Yo tomaba las notas finales para mi novela El orden infinito, publicada un año después en México. Buscaba tantos porqués en las decisiones de vida de Nervo, que creí poder descifrarlos en los sótanos de la Biblioteca. Estuve tres días encerrado en medio de un altero de papeles, a media luz, escuchando en mitad del silencio un estornudo o una tos del otro lado del salón. Por la noche en el hotel, revisaba de nuevo mis notas y aparecían nuevas interrogantes.
La mañana del viernes, William por fin me confirmó que Benedetti nos recibiría a media tarde. Me previno que fuéramos puntuales, que posiblemente el encuentro no duraría más de una hora. Quedó en pasar por mí a mi hotel a las tres menos cuarto, como dicen allá. Pero no fui, lo dejé plantado sin darme cuenta, entre el avance de las horas y mi lectura, olvidé la cita con Willy. De cierto modo tuve que escoger entre visitar al moribundo Benedetti o revivir a Amado Nervo. Valió la pena. Esa tarde, mi última tarde en Montevideo, por fin encontré en el periódico La Razón la muerte del poeta.

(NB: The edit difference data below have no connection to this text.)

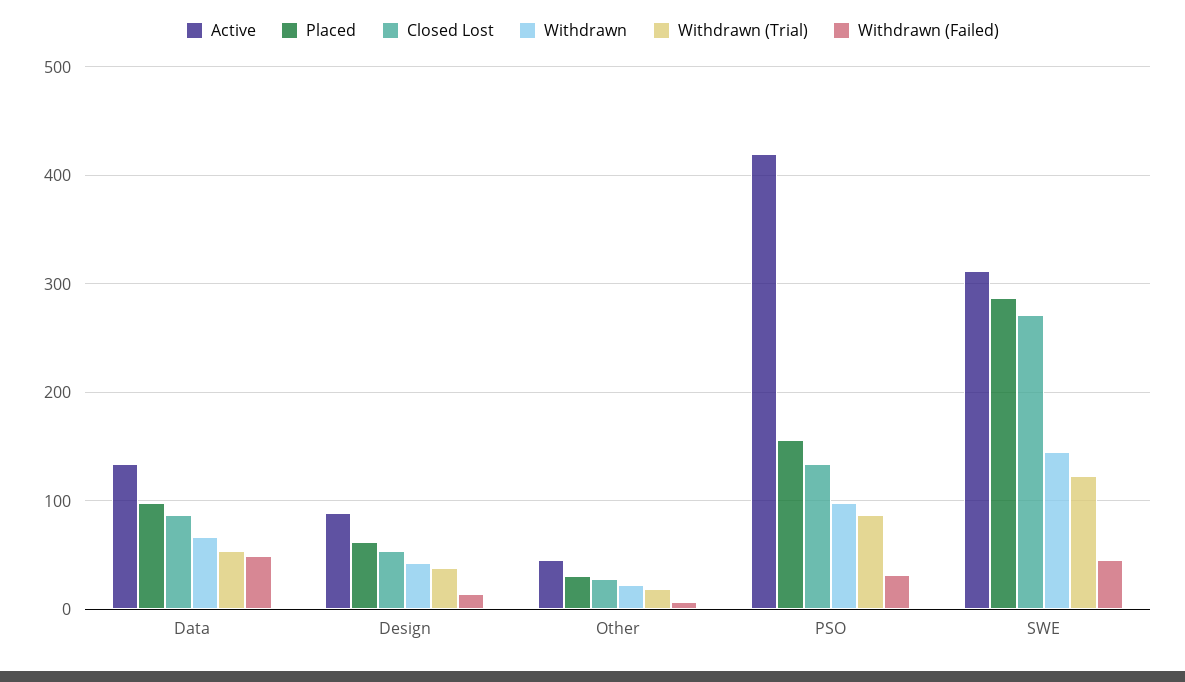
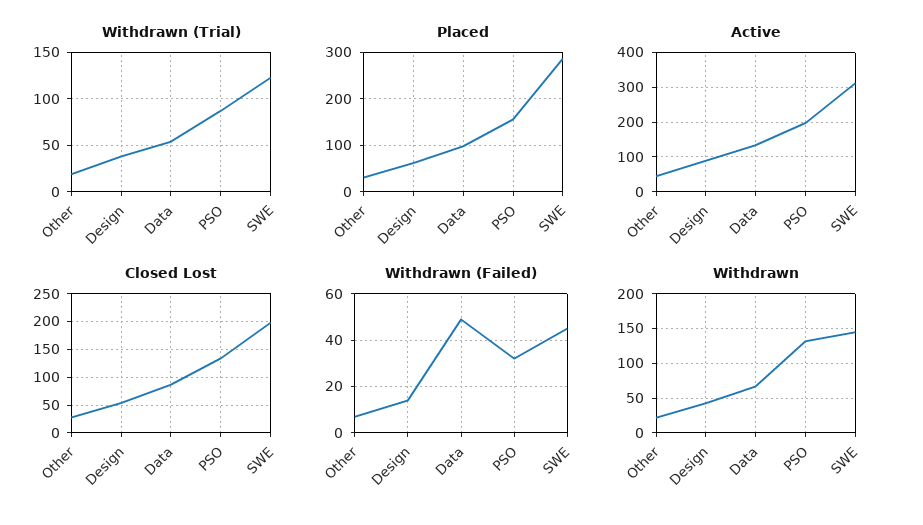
  {
    "Active": {
      "Data": 130,
      "Design": 90,
      "Other": 50,
-     "PSO": 420,
+     "PSO": 200,
      "SWE": 310
    },
    "Placed": {
      "Data": 100,
      "Design": 60,
      "Other": 30,
      "PSO": 160,
      "SWE": 290
    },
    "Closed Lost": {
      "Data": 90,
      "Design": 50,
      "Other": 30,
      "PSO": 130,
-     "SWE": 270
+     "SWE": 200
    },
    "Withdrawn": {
      "Data": 70,
      "Design": 40,
      "Other": 20,
-     "PSO": 100,
+     "PSO": 130,
      "SWE": 150
    },
    "Withdrawn (Trial)": {
      "Data": 50,
      "Design": 40,
      "Other": 20,
      "PSO": 90,
      "SWE": 120
    },
    "Withdrawn (Failed)": {
      "Data": 50,
      "Design": 15,
      "Other": 5,
      "PSO": 30,
      "SWE": 45
    }
  }

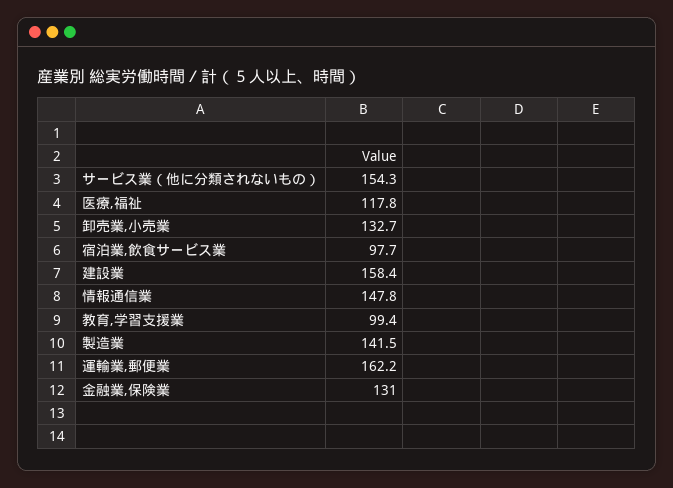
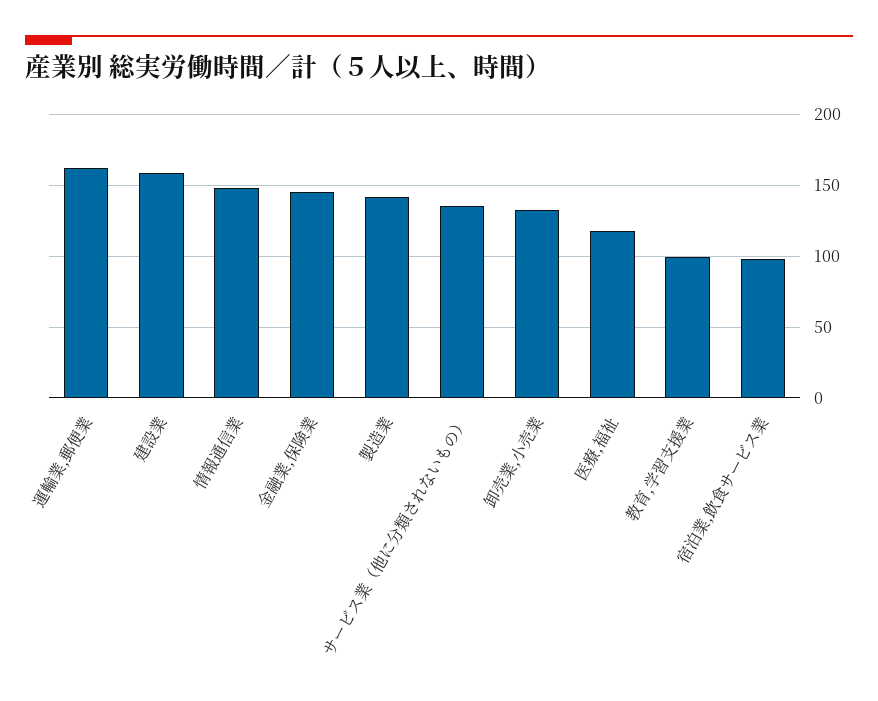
  {
-   "サービス業（他に分類されないもの）": 154.3,
+   "サービス業（他に分類されないもの）": 135,
    "医療,福祉": 117.8,
    "卸売業,小売業": 132.7,
    "宿泊業,飲食サービス業": 97.7,
    "建設業": 158.4,
    "情報通信業": 147.8,
    "教育,学習支援業": 99.4,
    "製造業": 141.5,
    "運輸業,郵便業": 162.2,
-   "金融業,保険業": 131
+   "金融業,保険業": 145
  }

En aquella fría hemeroteca a donde también llegaba el ruido de un pequeño ascensor de carga, así como a mí se me terminaban las horas en la biblioteca y a lo lejos de la sala notaba que apagaban las luces, a Amado Nervo se le iba la vida. Con avidez transcribía las loas y bendiciones del sacerdote Menéndez Plancarte, quien le dio los Santos Óleos. “El pasado 24 de mayo, en el Parque Hotel murió Amado Nervo, eran las 9:37 de la mañana. ‘Yo no quiero morir sin ver el sol’, fueron las últimas palabras del poeta. Tenía cuarenta y ocho años y nueve meses de vida mortal”, terminaba la nota de Menéndez Plancarte. Dejé todo como estaba sobre mi mesa de trabajo y fui a pedirle a la bibliotecaria, diez minutos más de consulta; me habló de horas extras, de problemas con el sindicato, de fallas en el interruptor de la luz. Al final me los concedió y seguí leyendo, con detalle de época, la disputa de Uruguay y Argentina por el ilustre cadáver. Las banderas de Uruguay ondearon a media asta por tres días, el Congreso declaró luto nacional y una descarga de cañones. Se le designó “Príncipe de los poetas continentales” y su cuerpo se embarcó en la fragata Uruguay con destino a México. También me embarqué en la travesía y seguí leyendo que  sus restos mortales tardaron seis meses en llegar a México, ya que recibía homenajes en cada puerto donde atracaba: Brasil, Venezuela, Panamá, La Habana. A punto estaba de llegar por fin a playas veracruzanas cuando me apagaron la luz y me echaron de la biblioteca. Salí a la intemperie de la noche, con los versos de Nervo a flor de labios.